→ Problem details:
Whenever a line carries the word "contrast", pull it out of the entries.

→ Dataset records:
[Start of section]

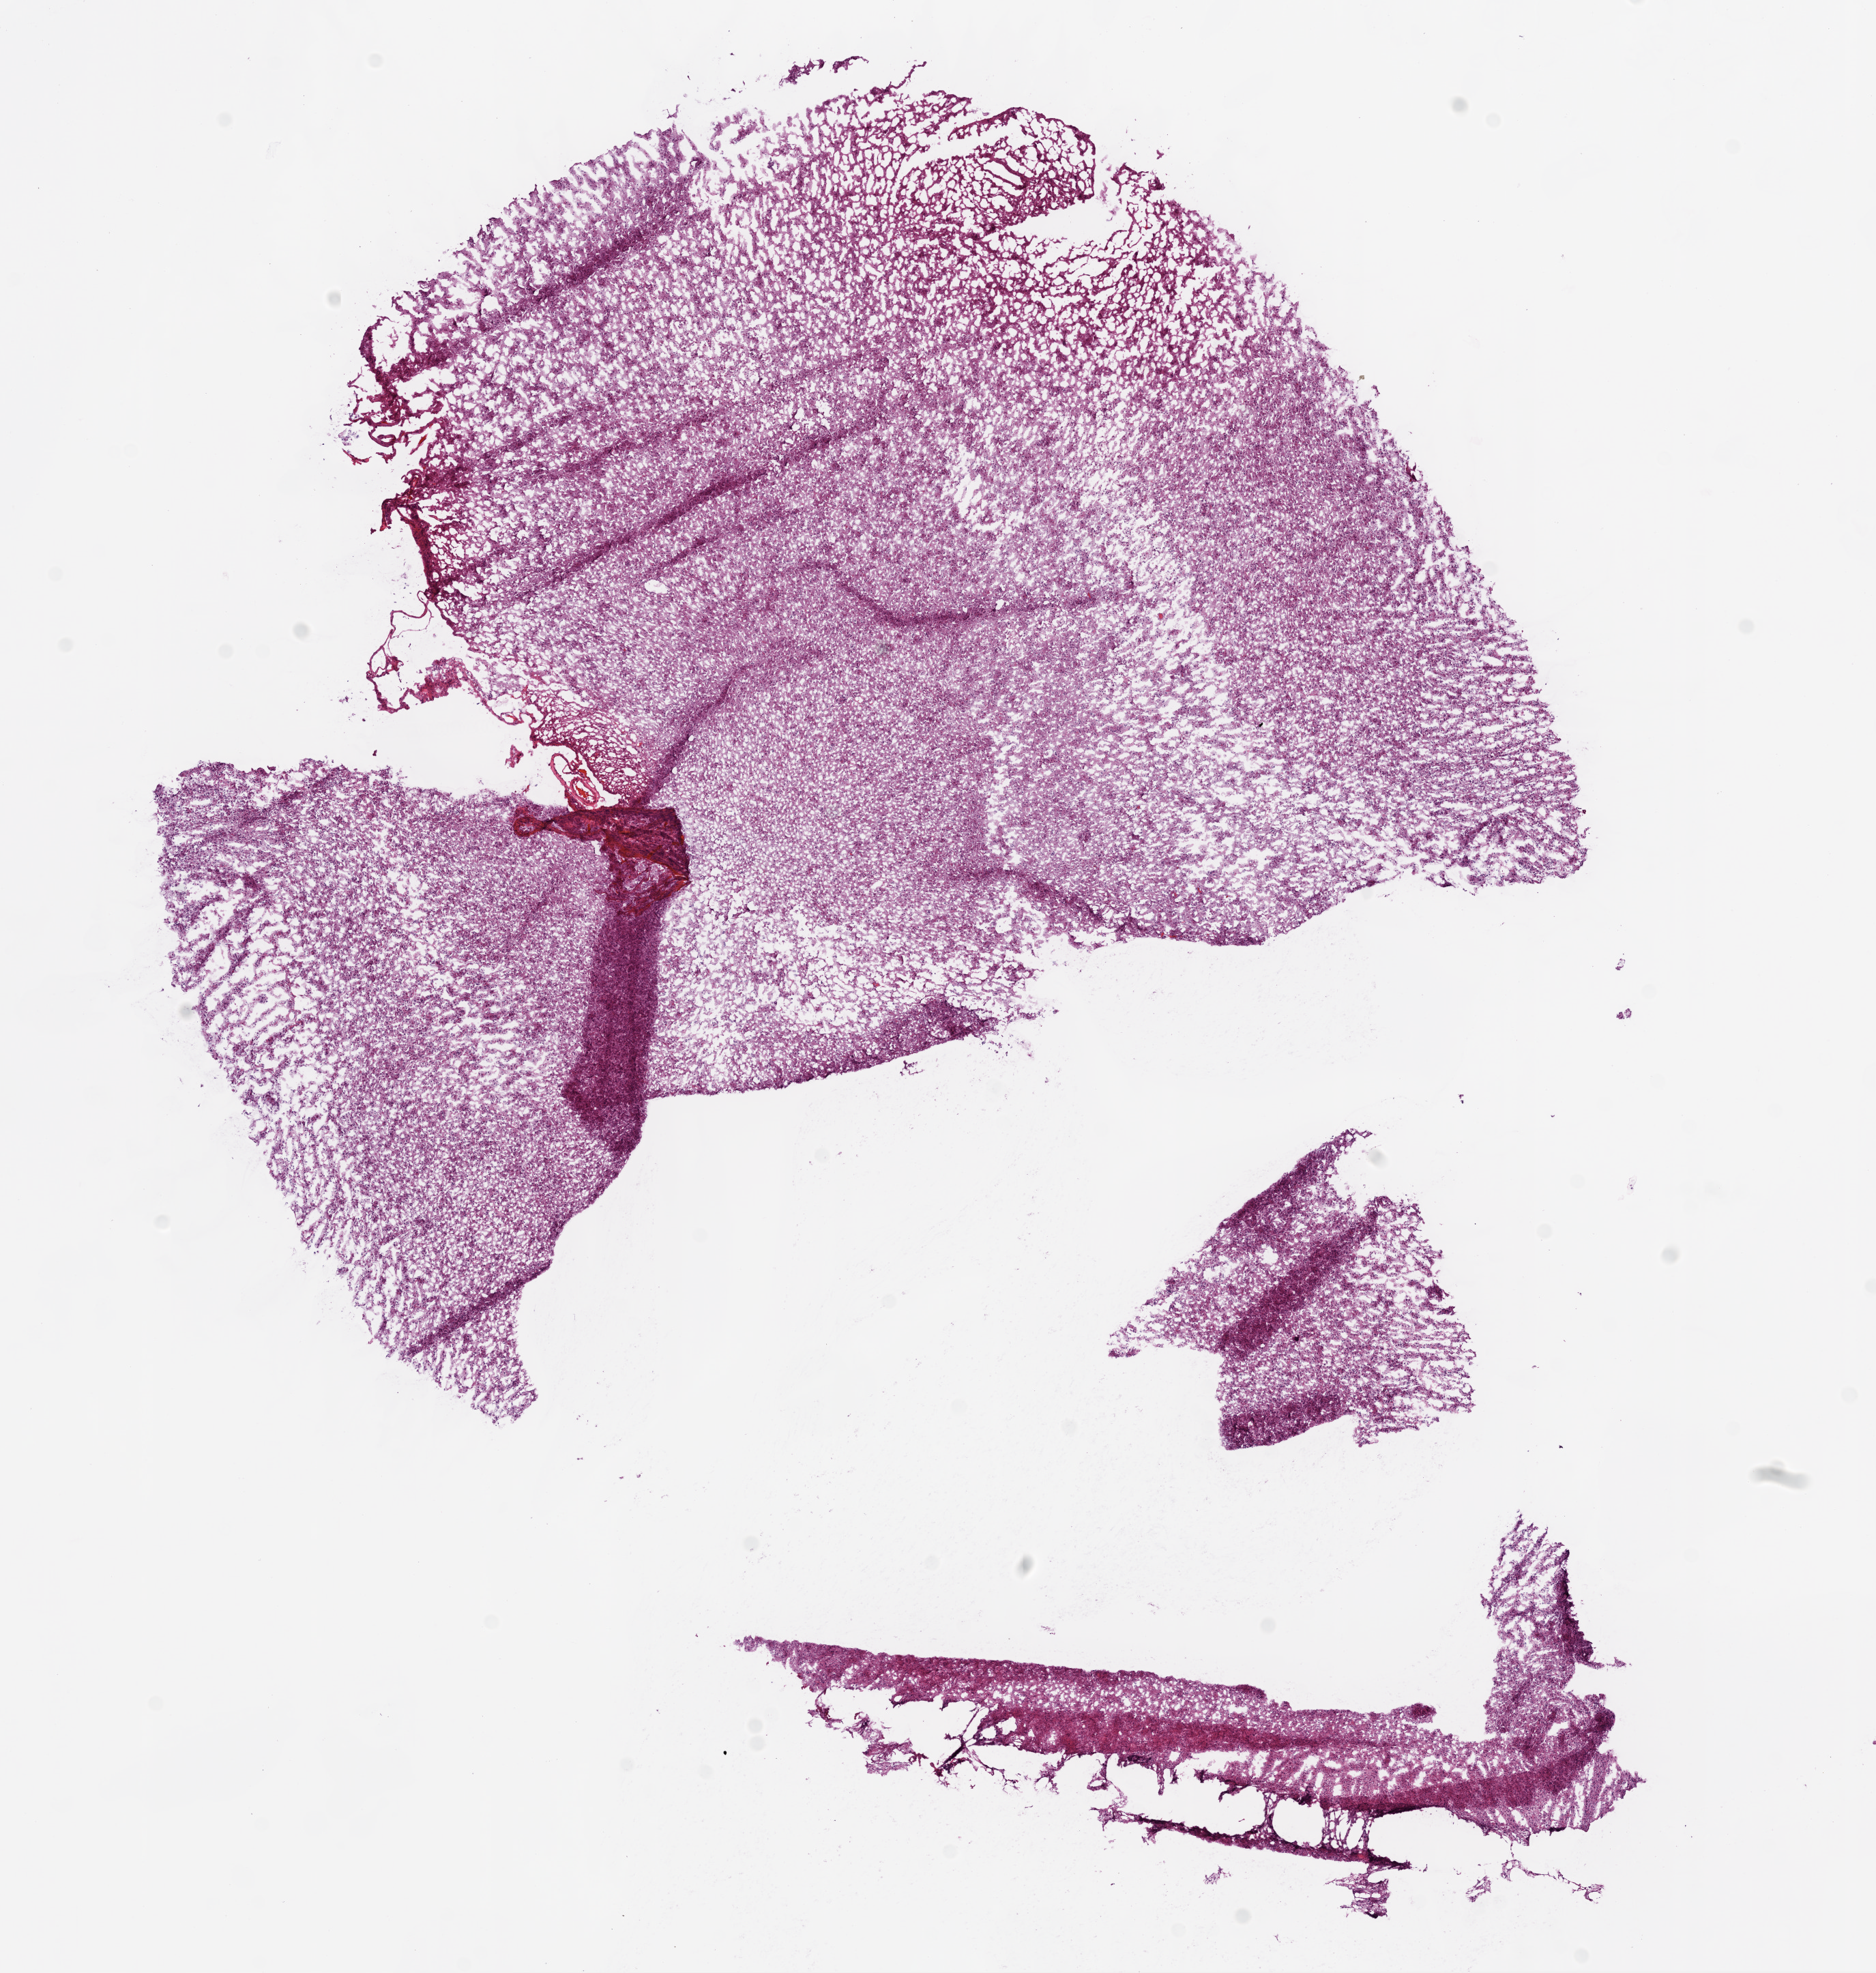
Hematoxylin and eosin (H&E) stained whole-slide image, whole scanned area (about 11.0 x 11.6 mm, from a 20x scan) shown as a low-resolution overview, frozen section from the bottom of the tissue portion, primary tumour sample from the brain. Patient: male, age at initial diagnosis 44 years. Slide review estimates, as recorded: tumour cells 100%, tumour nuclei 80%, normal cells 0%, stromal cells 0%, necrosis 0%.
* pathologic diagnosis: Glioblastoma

[End of section]
[Start of section]

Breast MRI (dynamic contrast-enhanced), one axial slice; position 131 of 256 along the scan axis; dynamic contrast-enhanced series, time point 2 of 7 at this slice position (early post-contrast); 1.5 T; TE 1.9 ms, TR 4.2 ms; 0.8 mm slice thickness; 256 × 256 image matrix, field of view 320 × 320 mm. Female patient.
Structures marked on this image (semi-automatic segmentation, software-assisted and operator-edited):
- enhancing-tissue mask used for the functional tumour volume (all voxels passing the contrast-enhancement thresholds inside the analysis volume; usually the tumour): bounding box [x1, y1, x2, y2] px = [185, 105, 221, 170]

[End of section]

→ Exercise output:
Breast MRI (dynamic contrast-enhanced), one axial slice; position 131 of 256 along the scan axis; dynamic contrast-enhanced series, time point 2 of 7 at this slice position (early post-contrast); 1.5 T; TE 1.9 ms, TR 4.2 ms; 0.8 mm slice thickness; 256 × 256 image matrix, field of view 320 × 320 mm. Female patient.
- enhancing-tissue mask used for the functional tumour volume (all voxels passing the contrast-enhancement thresholds inside the analysis volume; usually the tumour): bounding box [x1, y1, x2, y2] px = [185, 105, 221, 170]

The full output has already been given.